Tony un gerente de una fábrica, se emprende en un viaje por encontrar sentido y bondad en una realidad contraria; partiendo del entierro de su padre, el individuo se condena desde su primer pecado… la aberración sutil hacia un hombre miserable. Con ello llega su primera culpa, que a la hora de querer enterrarla, da con un delito más grande que lo impulsará a denunciarlo; en su intento será inculpado por una policía igual de decadente como su propio pasado, torcida y sin escrúpulos pero inepta. Lo dejan ir para concentrarse en una mujer, misma que logra escapar gracias a que cruza vida con Tony.

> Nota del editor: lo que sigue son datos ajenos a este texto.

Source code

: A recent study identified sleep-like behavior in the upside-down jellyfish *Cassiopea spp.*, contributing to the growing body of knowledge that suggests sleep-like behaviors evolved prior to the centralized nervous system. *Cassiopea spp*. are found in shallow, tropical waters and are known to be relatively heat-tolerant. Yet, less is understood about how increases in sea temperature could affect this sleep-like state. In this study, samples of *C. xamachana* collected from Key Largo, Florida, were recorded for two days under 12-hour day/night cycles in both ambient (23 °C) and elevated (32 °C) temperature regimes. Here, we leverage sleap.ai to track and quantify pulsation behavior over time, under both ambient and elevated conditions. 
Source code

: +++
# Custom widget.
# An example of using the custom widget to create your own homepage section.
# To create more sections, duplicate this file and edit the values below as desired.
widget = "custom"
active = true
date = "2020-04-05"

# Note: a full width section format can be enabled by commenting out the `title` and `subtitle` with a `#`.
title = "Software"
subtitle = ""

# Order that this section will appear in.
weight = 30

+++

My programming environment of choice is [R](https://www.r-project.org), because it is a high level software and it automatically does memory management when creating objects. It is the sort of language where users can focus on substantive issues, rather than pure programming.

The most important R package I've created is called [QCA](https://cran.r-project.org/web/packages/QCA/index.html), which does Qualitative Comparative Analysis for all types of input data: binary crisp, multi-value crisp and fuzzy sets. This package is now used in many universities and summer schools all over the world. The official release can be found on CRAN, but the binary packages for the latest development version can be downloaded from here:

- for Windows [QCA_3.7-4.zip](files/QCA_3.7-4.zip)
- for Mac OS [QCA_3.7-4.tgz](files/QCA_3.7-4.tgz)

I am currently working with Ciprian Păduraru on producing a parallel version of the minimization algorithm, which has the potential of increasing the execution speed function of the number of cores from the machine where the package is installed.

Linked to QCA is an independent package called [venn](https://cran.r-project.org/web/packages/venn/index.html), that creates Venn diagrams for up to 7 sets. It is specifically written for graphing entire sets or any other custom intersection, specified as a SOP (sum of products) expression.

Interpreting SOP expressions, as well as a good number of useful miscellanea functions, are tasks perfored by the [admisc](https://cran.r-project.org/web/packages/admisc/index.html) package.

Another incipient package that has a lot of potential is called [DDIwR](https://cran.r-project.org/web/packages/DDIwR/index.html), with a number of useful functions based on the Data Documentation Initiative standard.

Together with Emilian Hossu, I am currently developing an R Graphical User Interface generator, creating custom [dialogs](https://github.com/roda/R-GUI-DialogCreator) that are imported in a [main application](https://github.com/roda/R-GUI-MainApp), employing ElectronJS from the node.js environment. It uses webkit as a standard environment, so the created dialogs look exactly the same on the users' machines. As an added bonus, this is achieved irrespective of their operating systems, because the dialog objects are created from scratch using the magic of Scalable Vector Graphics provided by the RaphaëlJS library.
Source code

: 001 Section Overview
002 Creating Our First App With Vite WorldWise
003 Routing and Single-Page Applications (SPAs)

Me gustaría seguir con un análisis detallado de la trama, pero prefiero dialogar con quien quiera hacerlo; además de no contar con la suficiente certeza para aventarme ese desglose. La película habla de la decadencia, de una sociedad perdida en vicios y frivolidades; nos muestra la desesperanza de todo un pueblo y el intento del individuo por salir de ese arrastre inevitable (o así lo interpreto). Vemos un granero o el pasado deteriorado, vemos un hogar que no parece hogar, un industria corrupta y viciosa, un proletariado empujado a la demencia, la iglesia sin esperanza y el sexo prostituido y grotesco.Cortarle las manos a quien intenta hacer algo y quien logra escapar, termina enterrando su culpa y volviendo al pecado.
No estoy seguro de mucho de lo que vi, pero las fuertes e impresionantes imágenes junto a un intento de construir una línea lógica; me dejaron con un sentimiento de inconformidad y tristeza. Este tipo películas que fácilmente te pueden robar la esperanz, pero por lo mismo, te empujan a darle la vuelta; pensar, no quiero estar ahí, quiero evitar estar así. ¿Qué se puede hacer?… no estoy seguro, pero la película se quedará conmigo por un buen rato aunque intente evitarlo. Es bueno reflexionar. No pretende mal, lo expone.
Cada plano plantea algo que el director tiene muy claro, cada aspecto en la película lo soporta. Desde el diseño sonoro, hasta la diseño de producción; todo construye un mundo tenebroso, lleno de miseria y misterio. Mucho de Tarkovsky y Pasolini, un tanto más de Luis Buñuel; un autor explorando su propia visión reconociendo su inspiración, aprovechándola y dejando frutos.
Trataré de sacar provecho de esta obra de arte surreal, una muestra del mundo alternativa y una fuerte crítica al individuo y su sociedad.